I rejected a red GTI with paint probs but at first didn't get anywhere with the fleet manager so i called VW UK and they told me to speak to the brand manager (they also told me it had 2 repairs done to it before i picked it up!)

Stick to your guns, tell them the problem needs to be sorted or you will reject the car (they soon take notice, believe me) and they also dont like it when you say you've spoke to VW UK."


----------



## Faythur (Jul 8, 2006)

Thanks for those links P3asa :thumb: I've had a read through.

I think I have already spoken with the brand manager in my case - he's the guy in charge of the whole VW section of Agnew cars [they have numerous other franchises as shown here http://www.agnewcars.com/ ] Sydney Pentland as mentioned in the first post, so no go there .......

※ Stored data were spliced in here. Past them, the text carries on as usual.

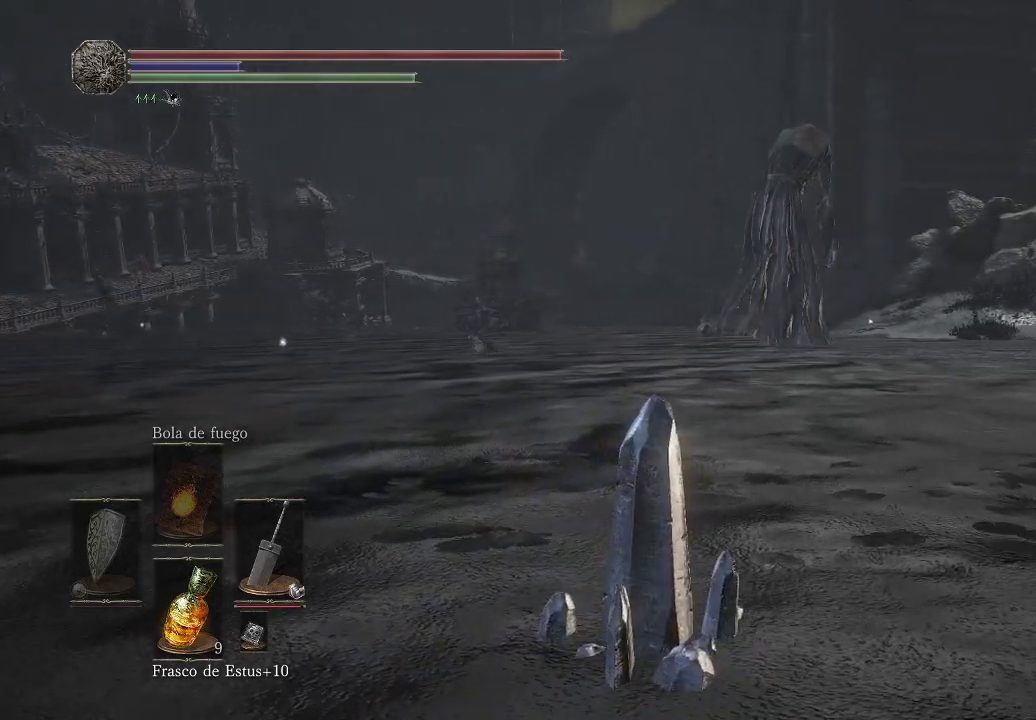
{"buttons": [], "left_stick": "up", "right_stick": "center", "events": []}
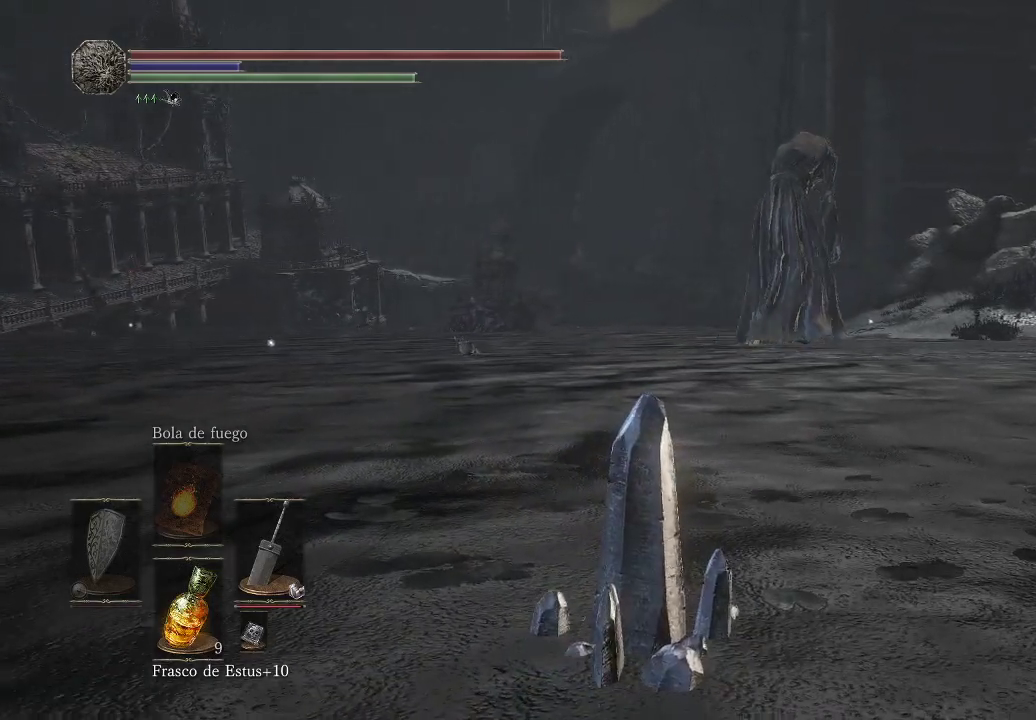
{"buttons": [], "left_stick": "up", "right_stick": "center", "events": []}
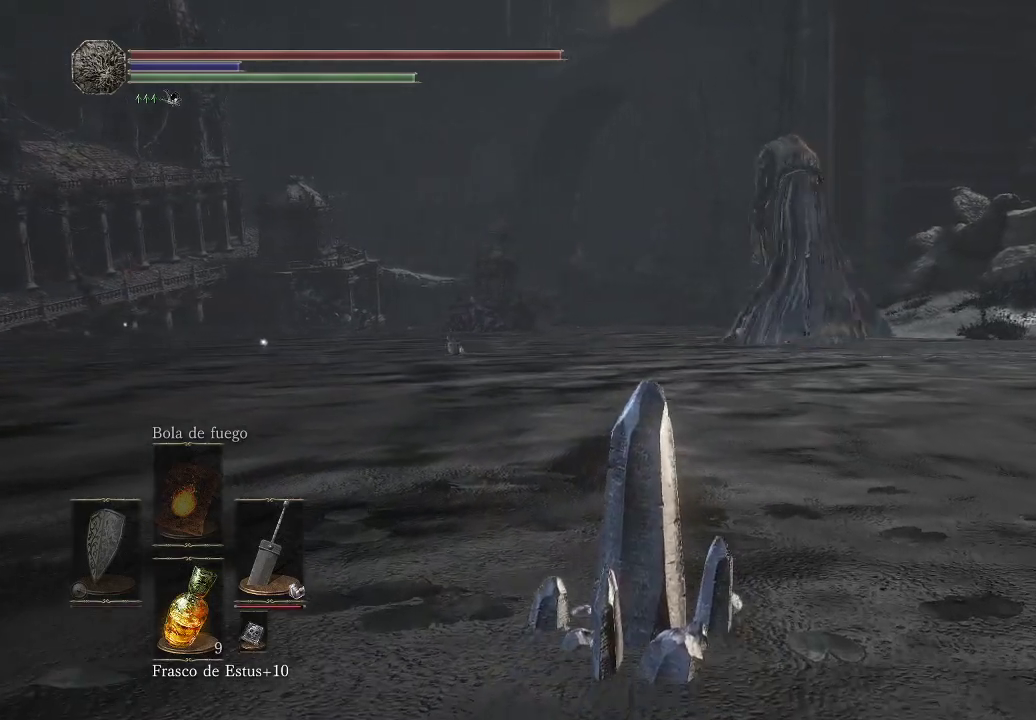
{"buttons": [], "left_stick": "up", "right_stick": "center", "events": []}
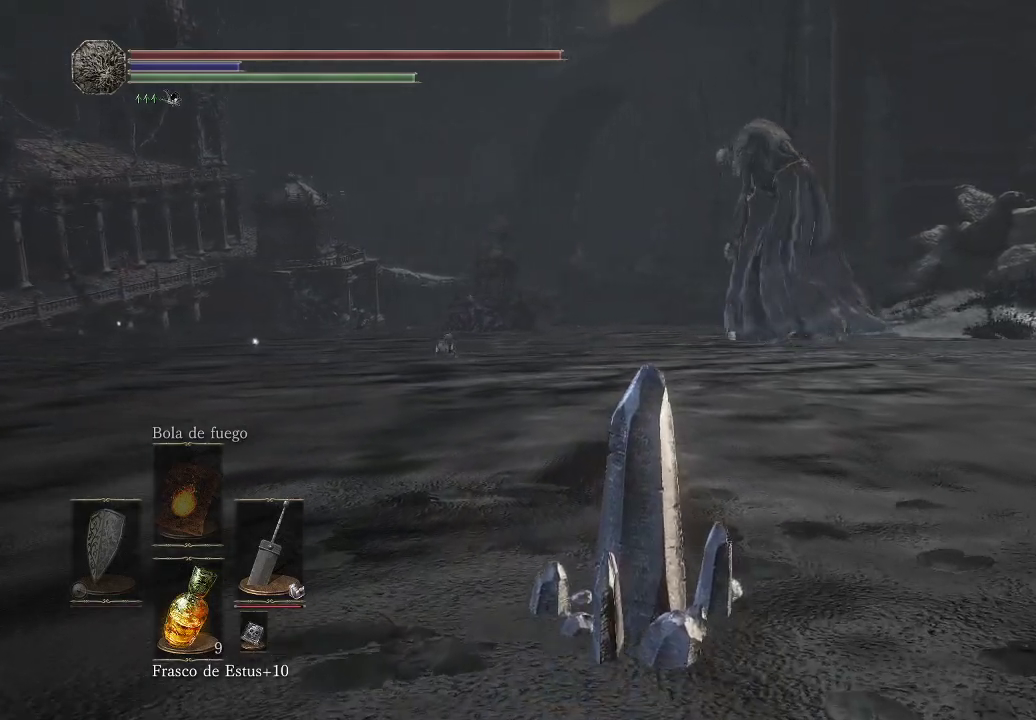
{"buttons": [], "left_stick": "center", "right_stick": "center", "events": [[67, "left_stick", "center"]]}
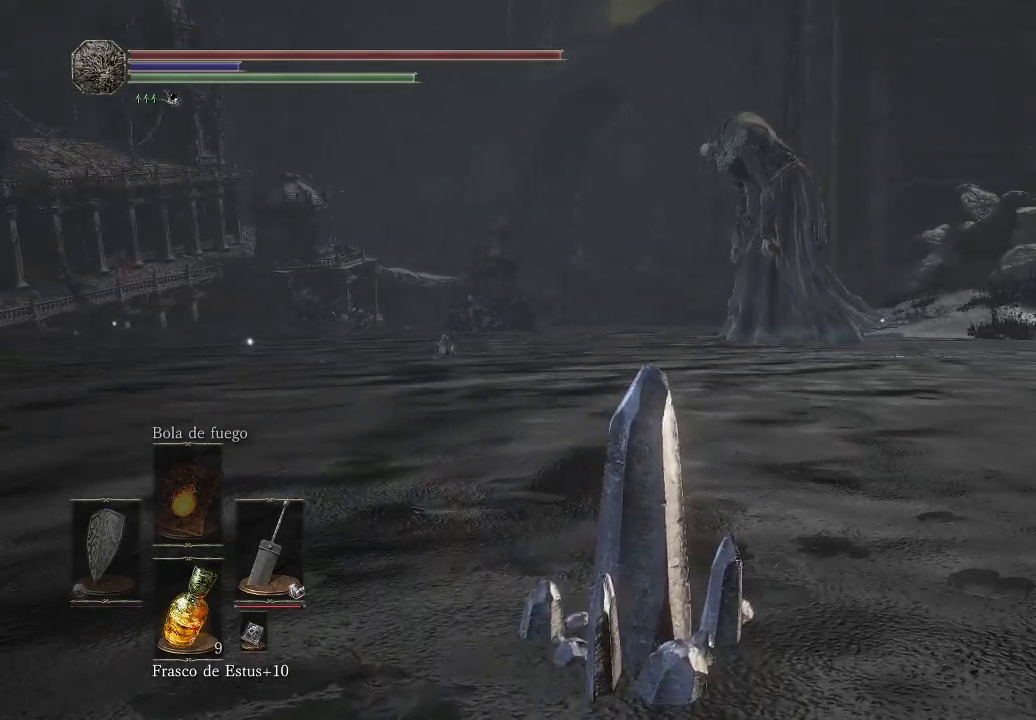
{"buttons": [], "left_stick": "center", "right_stick": "center", "events": []}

I'm waiting until I get the written report from the pro detailer tomorrow, when I shall send a written letter by post enclosing actual photographs [rather than email] to the MD of VW UK and see what that may provoke.

However I'm not holding out much hope 

A copy of the report also goes to my Solicitor tomorrow when he will initiate proceedings.

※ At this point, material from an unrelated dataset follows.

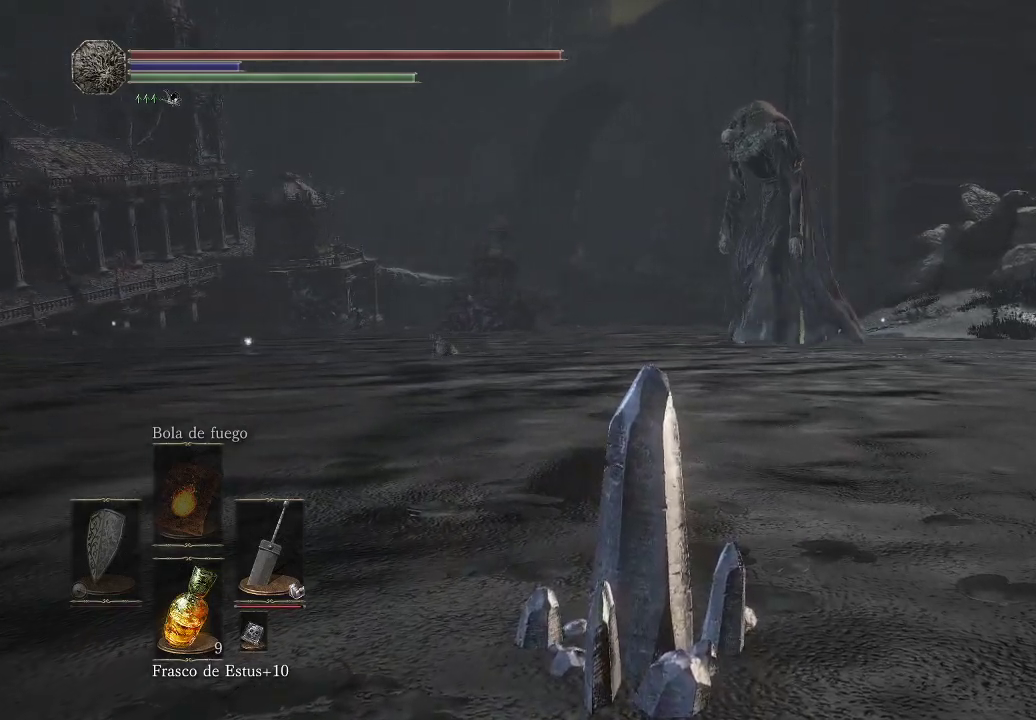
{"buttons": [], "left_stick": "center", "right_stick": "center", "events": []}
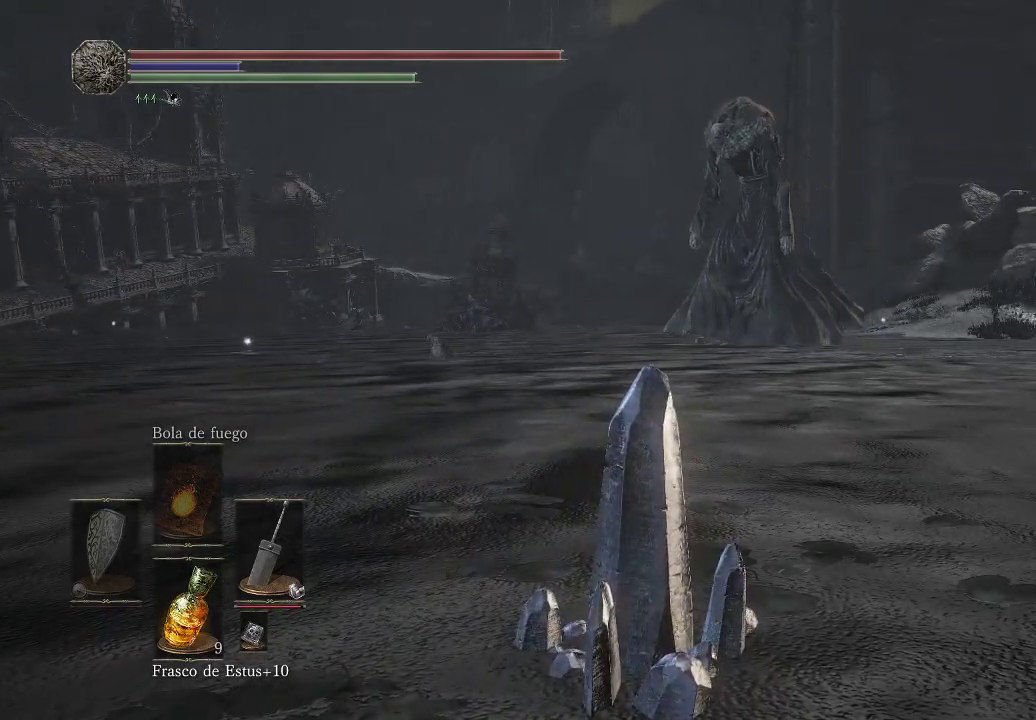
{"buttons": [], "left_stick": "center", "right_stick": "center", "events": [[283, "right_stick", "up"], [500, "right_stick", "center"]]}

A further little snippet arose tonight [unknown to me before] when my wife related to the pro guy that the Sales Manager had actually said at one stage 'we sell 1,000 cars a year here' - in other words, your loss of business is of no real consequence.

She also thinks that because she is always a 'cash' customer, never taking finance or GAP insurance and the like, they don't 'make' any money out of her like they might do otherwise with folks who like to pay on the 'never never'.........Makes sense to me.


----------



## Faythur (Jul 8, 2006)

Another forum has suggested that I may have used some special lighting to get the photos I posted, but I assure you this is not the case, as proven by these first pics I took with the wife's compact before I realised I wasn't getting in close enough and had to resort to my DSLR.


----------



## P4ULT (Apr 6, 2007)

special lighting or not it is a brand new car so should be presented as one.


----------



## Magic Detail (Jul 25, 2010)

Special lighting?!?!?! hahahaha.... yeah, "the sun", big yellow thing in the sky, doesn't come out much! What a moron for suggesting that.

Good luck getting this mess sorted. That is extremely poor prep. I know main dealers aren't the best, but I'm sure the majority of them _try_ and get cars looking presentable before they are released.


----------



## beany_bot (Oct 6, 2008)

Its not really been mentioned (i guess because its rather irrelevant to the OP) but I wonder how the car got in this state? surely all those who deal with new cars are given some sort of training on how to handle them. 

I mean i dont imagine its VW handing out brillos saying wash the new cars please.


----------



## slkman (Jun 23, 2009)

Personally if the paintwork has got a good thickness of paint on it 140+ microns all over I'd just lose the 8 or so microns as the pro guy wrote in his report and get your car perfect again and move on. The chances of getting the dealer to fix the problem are nil and especially to the standard you would expect.

Chances are you might get some joy and they'd machine it for you at the 'bodyshop' but with some high powered single speed something-or-other with a very harsh cutting compound then they'd take it out back again and 'valet' it and your back to square one again but with even less paint.

As a goodwill gesture you might get them to foot half the bill to keep customer satisfaction and get it fixed properly.


----------



## dominic84 (Jan 27, 2007)

That does not look good, but I don't think it really matters if 99% of people would be happy, or even what the problem is!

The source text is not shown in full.